Une cycliste n’avance qu’en appuyant sur chacune de ses pédales alternativement. Sinon elle tombe.

Il en va de même pour les droits humains.

D’un côté, il y a la pédale des libertés: libertés de conscience, de pensée, de religion, d’expression, libertés de réunion, de manifestation, d’association, liberté d’aller et venir…

De l’autre côté, il y a la pédale de la protection: droit à la vie, interdiction de la torture, des traitements inhumains ou dégradants, droit à un procès équitable, droit à la protection sociale, droit à la santé, droit au logement, droit au travail et droit au repos, droit à un niveau de vie décent, interdiction de la discrimination, non rétroactivité de la loi pénale (pas de peine sans loi)…

L’article 5 de la Convention européenne des droits de l’Homme illustre cette dichotomie et, dans un même élan, garantit le droit à la liberté et à la sûreté.

C’est aussi la raison pour laquelle il y a très peu de libertés ou droits absolus, inconditionnels. Dans le strict respect des conditions de légalité, de finalité et de proportionnalité, un arbitrage doit être fait entre eux, mais aussi entre les intérêts individuels et les intérêts collectifs.

Et pourtant, plus on est libre, moins on est protégé. Plus on est protégé, moins on est libre.

Lorsque nos sociétés sont confrontées à des événements traumatiques, comme les attentats, à des menaces systémiques, comme la pandémie, ou à de graves crises économiques ou sociales, le besoin de protection prend le dessus. Des mesures sont prises pour y répondre et éviter une répétition.

Pour faire face à la pandémie, de nombreuses restrictions aux libertés ont ainsi été prises au nom de la protection de la santé: limitation des déplacements, couvre-feu, obligation du port du masque, limitation ou interdiction de manifestation, interdiction de rassemblement, fermeture des lieux culturels, fermeture des écoles, report de soins ,… D’autres mesures de protection avaient pour objectif d’aider les uns et les autres à surmonter cette crise: droit passerelle, facilités de paiements, report de crédits…

Le balancier penche inexorablement vers la protection. Il est essentiel aujourd’hui de veiller au besoin vital de retrouver nos libertés individuelles et collectives. Loin d’être un appel incantatoire, j’y vois une nécessité pour éviter de nous nécroser dans une surprotection mortifère.

Après avoir pris appui sur la pédale de la protection, il faut activer celle de la liberté. C’est ce qui nous permet d’avancer et de ne pas tomber du vélo.

La protection est la condition de l’exercice effectif des libertés. Mais trop de protection nuit aux libertés.

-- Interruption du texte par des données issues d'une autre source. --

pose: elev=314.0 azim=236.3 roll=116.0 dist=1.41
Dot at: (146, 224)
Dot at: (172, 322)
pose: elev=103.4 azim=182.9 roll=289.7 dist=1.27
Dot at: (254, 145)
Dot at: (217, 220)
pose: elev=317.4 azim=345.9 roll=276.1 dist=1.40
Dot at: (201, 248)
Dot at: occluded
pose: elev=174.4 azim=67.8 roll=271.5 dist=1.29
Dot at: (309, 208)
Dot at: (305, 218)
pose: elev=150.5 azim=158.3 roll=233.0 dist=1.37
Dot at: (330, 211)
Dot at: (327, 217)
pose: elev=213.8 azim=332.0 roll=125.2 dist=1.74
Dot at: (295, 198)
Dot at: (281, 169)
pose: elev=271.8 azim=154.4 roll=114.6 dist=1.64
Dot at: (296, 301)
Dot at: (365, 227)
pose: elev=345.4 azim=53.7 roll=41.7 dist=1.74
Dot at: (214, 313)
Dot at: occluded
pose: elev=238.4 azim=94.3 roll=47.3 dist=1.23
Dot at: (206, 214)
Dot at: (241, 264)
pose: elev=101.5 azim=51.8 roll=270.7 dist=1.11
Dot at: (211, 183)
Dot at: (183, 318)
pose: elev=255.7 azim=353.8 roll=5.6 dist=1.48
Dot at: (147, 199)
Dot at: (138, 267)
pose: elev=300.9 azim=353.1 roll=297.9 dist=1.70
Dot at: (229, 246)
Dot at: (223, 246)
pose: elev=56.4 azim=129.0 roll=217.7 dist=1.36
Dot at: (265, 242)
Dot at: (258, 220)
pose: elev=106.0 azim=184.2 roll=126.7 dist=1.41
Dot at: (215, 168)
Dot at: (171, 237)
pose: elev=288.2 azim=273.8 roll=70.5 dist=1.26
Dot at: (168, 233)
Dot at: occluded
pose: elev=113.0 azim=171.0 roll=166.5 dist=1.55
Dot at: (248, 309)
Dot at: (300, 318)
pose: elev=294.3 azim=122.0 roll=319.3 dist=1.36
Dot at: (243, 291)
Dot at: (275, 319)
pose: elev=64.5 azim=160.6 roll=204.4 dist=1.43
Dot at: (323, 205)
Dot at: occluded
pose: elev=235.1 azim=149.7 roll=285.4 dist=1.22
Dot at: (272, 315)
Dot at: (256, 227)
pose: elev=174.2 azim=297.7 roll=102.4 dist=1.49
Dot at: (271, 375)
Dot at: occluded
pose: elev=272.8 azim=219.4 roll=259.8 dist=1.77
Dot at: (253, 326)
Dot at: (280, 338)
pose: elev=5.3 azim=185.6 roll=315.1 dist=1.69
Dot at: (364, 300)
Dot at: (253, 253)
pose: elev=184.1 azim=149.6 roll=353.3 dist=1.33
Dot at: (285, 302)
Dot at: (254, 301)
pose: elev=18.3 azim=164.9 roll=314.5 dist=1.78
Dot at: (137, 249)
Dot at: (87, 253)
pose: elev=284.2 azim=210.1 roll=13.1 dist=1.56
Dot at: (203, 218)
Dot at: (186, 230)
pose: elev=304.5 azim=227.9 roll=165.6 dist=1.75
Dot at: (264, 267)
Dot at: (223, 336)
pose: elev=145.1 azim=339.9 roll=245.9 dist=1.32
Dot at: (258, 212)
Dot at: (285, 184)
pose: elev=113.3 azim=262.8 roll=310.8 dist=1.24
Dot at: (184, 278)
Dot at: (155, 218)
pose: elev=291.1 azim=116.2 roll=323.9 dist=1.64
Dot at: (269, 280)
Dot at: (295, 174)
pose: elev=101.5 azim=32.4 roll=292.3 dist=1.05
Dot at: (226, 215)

Les libertés protègent des excès de l’Etat ou de tout pouvoir qu’il soit économique, social ou culturel. Mais une liberté absolue risque de profiter d’abord, voire exclusivement à ceux qui sont dans des positions dominantes.

C’est ça, l’indivisibilité des droits humains. Ce n’est pas l’un ou l’autre, ce n’est l’un contre l’autre, c’est l’un et l’autre. Il ne faut pas y voir une contradiction mais bien une dynamique féconde qui doit permettre à nos sociétés de transcender les conflits, les attentes diverses, les besoins spécifiques, les aspirations divergentes pour que l’ensemble des droits humains soient garantis au bénéfice de tous et de chacune.